:: Provided data ::
#####

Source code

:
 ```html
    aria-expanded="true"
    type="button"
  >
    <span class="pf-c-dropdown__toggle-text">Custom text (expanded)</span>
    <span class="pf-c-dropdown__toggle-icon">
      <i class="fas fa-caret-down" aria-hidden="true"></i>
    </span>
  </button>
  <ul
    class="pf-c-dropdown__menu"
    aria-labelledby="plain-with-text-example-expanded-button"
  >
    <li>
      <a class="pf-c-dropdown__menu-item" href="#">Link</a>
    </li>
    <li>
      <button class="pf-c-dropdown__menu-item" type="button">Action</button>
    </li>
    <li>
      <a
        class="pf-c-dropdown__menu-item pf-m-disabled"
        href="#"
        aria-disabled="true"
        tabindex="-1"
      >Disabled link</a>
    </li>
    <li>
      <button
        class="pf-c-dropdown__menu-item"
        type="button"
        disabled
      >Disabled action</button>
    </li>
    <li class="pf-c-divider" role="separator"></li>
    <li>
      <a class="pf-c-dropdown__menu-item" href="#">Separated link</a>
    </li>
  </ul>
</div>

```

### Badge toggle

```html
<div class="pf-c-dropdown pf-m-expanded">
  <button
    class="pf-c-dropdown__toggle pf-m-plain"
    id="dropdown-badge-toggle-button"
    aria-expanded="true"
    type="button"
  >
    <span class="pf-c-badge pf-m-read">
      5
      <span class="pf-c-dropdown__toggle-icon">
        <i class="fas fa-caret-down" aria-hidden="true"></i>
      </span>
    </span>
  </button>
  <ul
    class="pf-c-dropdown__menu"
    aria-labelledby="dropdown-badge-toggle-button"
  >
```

#####

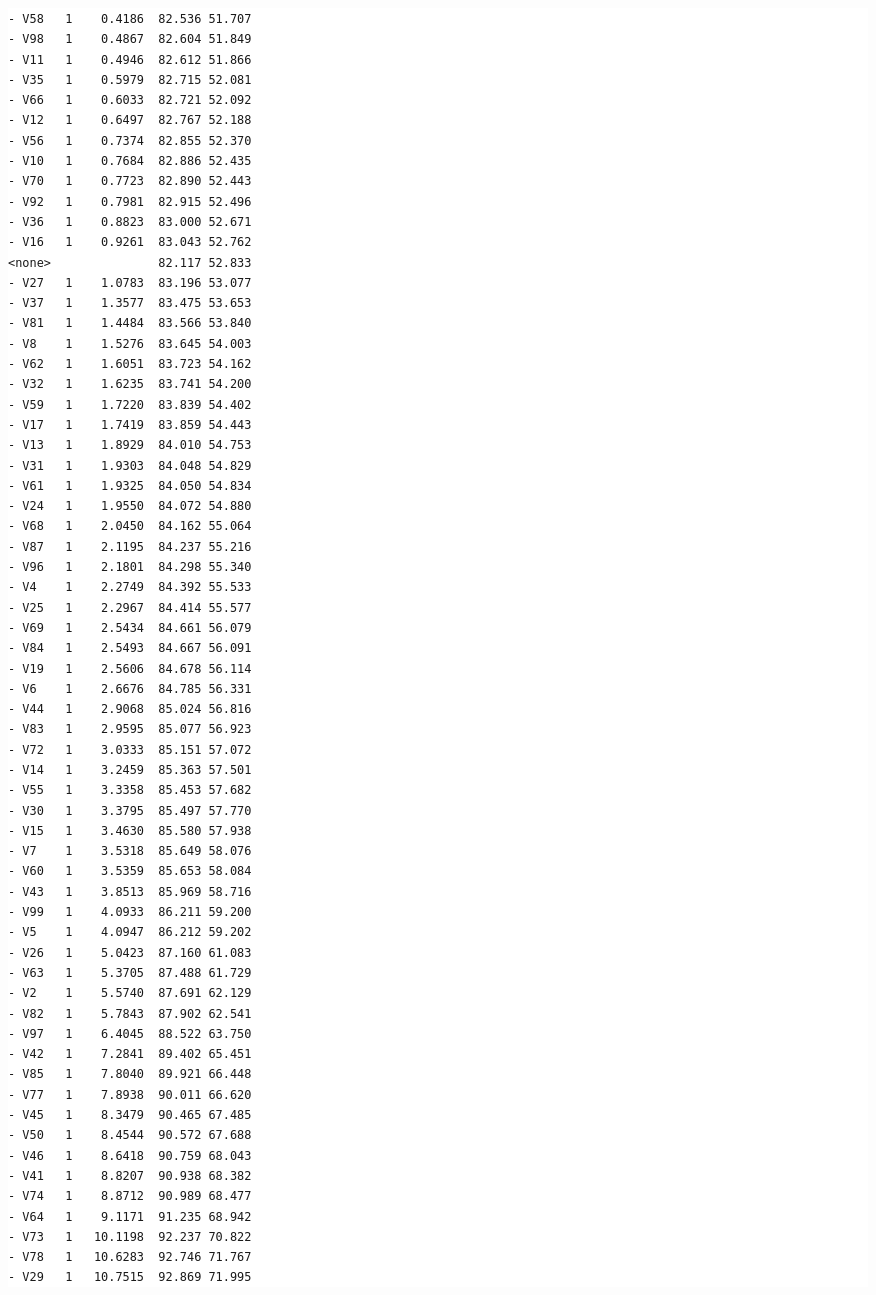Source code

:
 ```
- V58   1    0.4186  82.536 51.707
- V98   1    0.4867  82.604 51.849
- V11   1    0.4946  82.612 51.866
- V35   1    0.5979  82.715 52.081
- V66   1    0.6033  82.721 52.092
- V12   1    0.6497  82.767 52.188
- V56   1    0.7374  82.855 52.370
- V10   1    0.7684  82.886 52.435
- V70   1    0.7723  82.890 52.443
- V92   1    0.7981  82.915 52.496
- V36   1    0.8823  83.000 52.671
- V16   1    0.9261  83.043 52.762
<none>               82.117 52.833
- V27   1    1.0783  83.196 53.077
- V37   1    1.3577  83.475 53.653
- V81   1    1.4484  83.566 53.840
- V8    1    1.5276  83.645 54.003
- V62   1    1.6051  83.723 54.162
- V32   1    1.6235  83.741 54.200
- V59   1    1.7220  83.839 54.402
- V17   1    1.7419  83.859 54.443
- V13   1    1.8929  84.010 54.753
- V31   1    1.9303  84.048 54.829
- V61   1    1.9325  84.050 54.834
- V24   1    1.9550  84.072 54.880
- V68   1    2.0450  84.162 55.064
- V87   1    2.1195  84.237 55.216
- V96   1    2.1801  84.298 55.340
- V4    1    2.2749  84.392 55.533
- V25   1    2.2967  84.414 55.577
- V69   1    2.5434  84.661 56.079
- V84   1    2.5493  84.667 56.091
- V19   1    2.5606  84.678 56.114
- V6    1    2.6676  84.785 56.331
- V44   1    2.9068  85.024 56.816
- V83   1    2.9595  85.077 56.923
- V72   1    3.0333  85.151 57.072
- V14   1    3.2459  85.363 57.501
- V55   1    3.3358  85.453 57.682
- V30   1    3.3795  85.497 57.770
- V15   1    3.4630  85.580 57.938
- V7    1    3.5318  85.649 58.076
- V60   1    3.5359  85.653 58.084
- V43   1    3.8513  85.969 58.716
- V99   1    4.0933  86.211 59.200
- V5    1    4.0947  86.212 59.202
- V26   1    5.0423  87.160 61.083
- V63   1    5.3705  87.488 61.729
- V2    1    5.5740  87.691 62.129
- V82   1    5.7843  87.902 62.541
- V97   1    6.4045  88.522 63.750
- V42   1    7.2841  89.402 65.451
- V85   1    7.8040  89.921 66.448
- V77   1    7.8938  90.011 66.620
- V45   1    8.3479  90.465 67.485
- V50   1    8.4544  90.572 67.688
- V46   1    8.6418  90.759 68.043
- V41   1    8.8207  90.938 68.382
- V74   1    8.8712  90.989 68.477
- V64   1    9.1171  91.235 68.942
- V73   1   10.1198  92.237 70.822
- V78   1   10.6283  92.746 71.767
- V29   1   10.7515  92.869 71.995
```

#####

:: Your instructions ::
Where does the string "span" appear in the records? Copy every line that holds it.

:: Task solution ::
    <span class="pf-c-dropdown__toggle-text">Custom text (expanded)</span>
    <span class="pf-c-dropdown__toggle-icon">
    </span>
    <span class="pf-c-badge pf-m-read">
      <span class="pf-c-dropdown__toggle-icon">
      </span>
    </span>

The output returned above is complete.